**What needs to be done:** Repeat the listing that follows character for character, omitting images.
++++ Data section
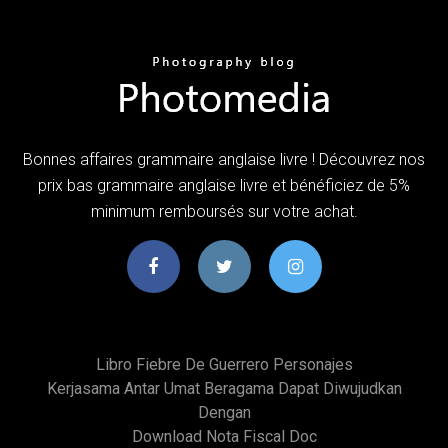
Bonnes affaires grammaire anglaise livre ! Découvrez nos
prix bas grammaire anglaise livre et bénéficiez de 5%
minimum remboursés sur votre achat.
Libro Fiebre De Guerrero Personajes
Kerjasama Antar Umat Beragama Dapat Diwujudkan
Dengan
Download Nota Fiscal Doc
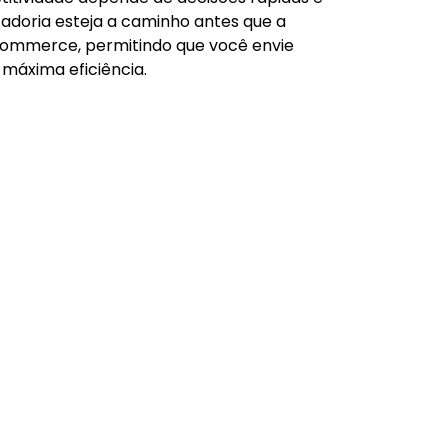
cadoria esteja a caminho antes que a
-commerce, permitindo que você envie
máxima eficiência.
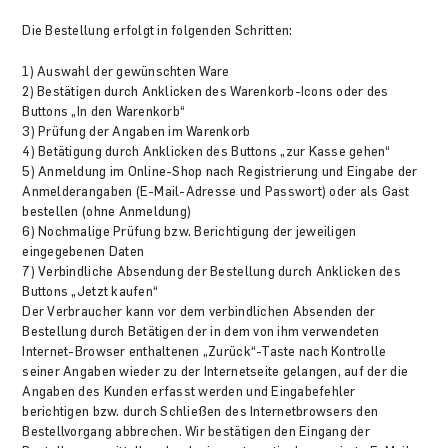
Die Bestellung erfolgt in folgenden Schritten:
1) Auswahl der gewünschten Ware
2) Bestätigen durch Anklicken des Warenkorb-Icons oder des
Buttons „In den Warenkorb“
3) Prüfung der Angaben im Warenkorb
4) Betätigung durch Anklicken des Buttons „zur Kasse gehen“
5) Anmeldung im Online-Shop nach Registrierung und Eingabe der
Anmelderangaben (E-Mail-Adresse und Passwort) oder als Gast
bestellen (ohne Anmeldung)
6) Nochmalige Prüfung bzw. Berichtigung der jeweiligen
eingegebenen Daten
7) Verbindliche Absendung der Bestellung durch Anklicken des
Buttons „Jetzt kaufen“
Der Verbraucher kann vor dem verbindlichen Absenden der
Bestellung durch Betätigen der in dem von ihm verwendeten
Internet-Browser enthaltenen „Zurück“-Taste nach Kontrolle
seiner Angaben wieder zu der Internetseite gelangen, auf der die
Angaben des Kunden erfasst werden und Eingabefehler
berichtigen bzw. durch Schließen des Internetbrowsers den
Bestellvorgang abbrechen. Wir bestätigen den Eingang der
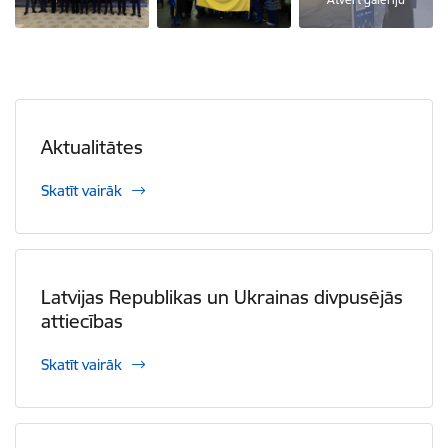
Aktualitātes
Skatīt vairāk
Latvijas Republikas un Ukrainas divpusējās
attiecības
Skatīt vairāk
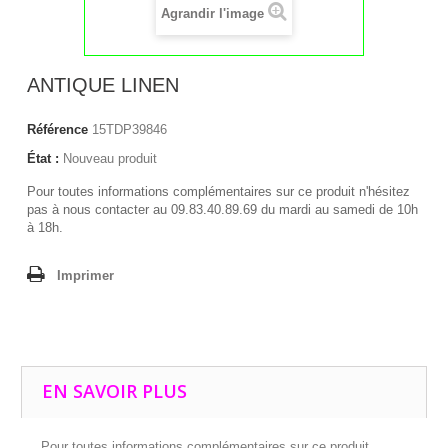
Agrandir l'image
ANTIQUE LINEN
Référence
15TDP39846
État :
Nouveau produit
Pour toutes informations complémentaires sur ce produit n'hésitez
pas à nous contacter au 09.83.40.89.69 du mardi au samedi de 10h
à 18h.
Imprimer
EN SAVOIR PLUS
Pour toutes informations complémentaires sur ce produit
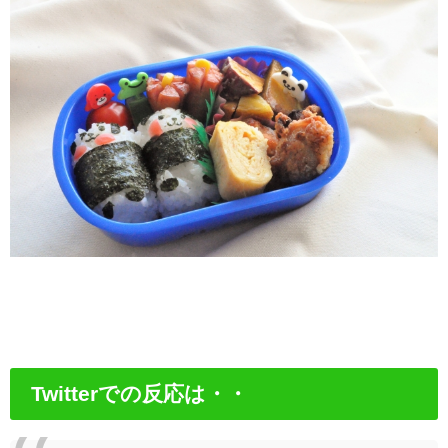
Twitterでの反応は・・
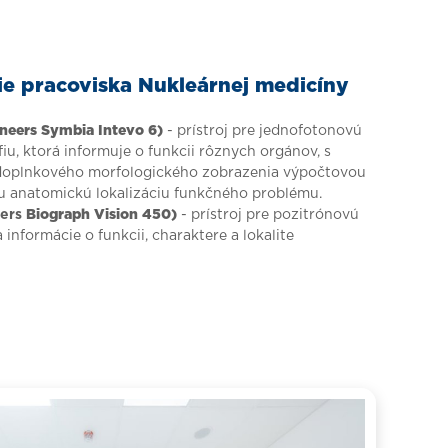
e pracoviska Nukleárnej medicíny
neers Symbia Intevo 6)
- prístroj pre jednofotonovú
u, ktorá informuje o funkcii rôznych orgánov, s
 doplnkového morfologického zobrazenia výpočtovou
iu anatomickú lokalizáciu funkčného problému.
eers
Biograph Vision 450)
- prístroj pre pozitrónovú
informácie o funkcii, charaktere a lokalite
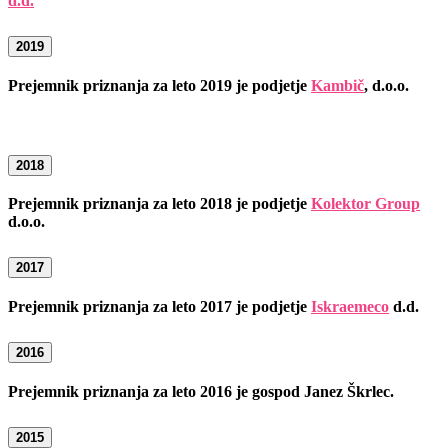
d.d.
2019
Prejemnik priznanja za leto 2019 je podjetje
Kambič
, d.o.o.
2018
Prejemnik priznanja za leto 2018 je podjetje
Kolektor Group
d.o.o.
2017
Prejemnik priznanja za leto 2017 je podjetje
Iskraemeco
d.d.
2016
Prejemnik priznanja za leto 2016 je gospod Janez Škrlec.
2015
++++++++
**Exercise solution:**
Bonnes affaires grammaire anglaise livre ! Découvrez nos
prix bas grammaire anglaise livre et bénéficiez de 5%
minimum remboursés sur votre achat.
Libro Fiebre De Guerrero Personajes
Kerjasama Antar Umat Beragama Dapat Diwujudkan
Dengan
Download Nota Fiscal Doc
cadoria esteja a caminho antes que a
-commerce, permitindo que você envie
máxima eficiência.
Die Bestellung erfolgt in folgenden Schritten:
1) Auswahl der gewünschten Ware
2) Bestätigen durch Anklicken des Warenkorb-Icons oder des
Buttons „In den Warenkorb“
3) Prüfung der Angaben im Warenkorb
4) Betätigung durch Anklicken des Buttons „zur Kasse gehen“
5) Anmeldung im Online-Shop nach Registrierung und Eingabe der
Anmelderangaben (E-Mail-Adresse und Passwort) oder als Gast
bestellen (ohne Anmeldung)
6) Nochmalige Prüfung bzw. Berichtigung der jeweiligen
eingegebenen Daten
7) Verbindliche Absendung der Bestellung durch Anklicken des
Buttons „Jetzt kaufen“
Der Verbraucher kann vor dem verbindlichen Absenden der
Bestellung durch Betätigen der in dem von ihm verwendeten
Internet-Browser enthaltenen „Zurück“-Taste nach Kontrolle
seiner Angaben wieder zu der Internetseite gelangen, auf der die
Angaben des Kunden erfasst werden und Eingabefehler
berichtigen bzw. durch Schließen des Internetbrowsers den
Bestellvorgang abbrechen. Wir bestätigen den Eingang der
Aktualitātes
Skatīt vairāk
Latvijas Republikas un Ukrainas divpusējās
attiecības
Skatīt vairāk
Agrandir l'image
ANTIQUE LINEN
Référence
15TDP39846
État :
Nouveau produit
Pour toutes informations complémentaires sur ce produit n'hésitez
pas à nous contacter au 09.83.40.89.69 du mardi au samedi de 10h
à 18h.
Imprimer
EN SAVOIR PLUS
Pour toutes informations complémentaires sur ce produit
Twitterでの反応は・・
e pracoviska Nukleárnej medicíny
neers Symbia Intevo 6)
- prístroj pre jednofotonovú
u, ktorá informuje o funkcii rôznych orgánov, s
 doplnkového morfologického zobrazenia výpočtovou
iu anatomickú lokalizáciu funkčného problému.
eers
Biograph Vision 450)
- prístroj pre pozitrónovú
informácie o funkcii, charaktere a lokalite
d.d.
2019
Prejemnik priznanja za leto 2019 je podjetje
Kambič
, d.o.o.
2018
Prejemnik priznanja za leto 2018 je podjetje
Kolektor Group
d.o.o.
2017
Prejemnik priznanja za leto 2017 je podjetje
Iskraemeco
d.d.
2016
Prejemnik priznanja za leto 2016 je gospod Janez Škrlec.
2015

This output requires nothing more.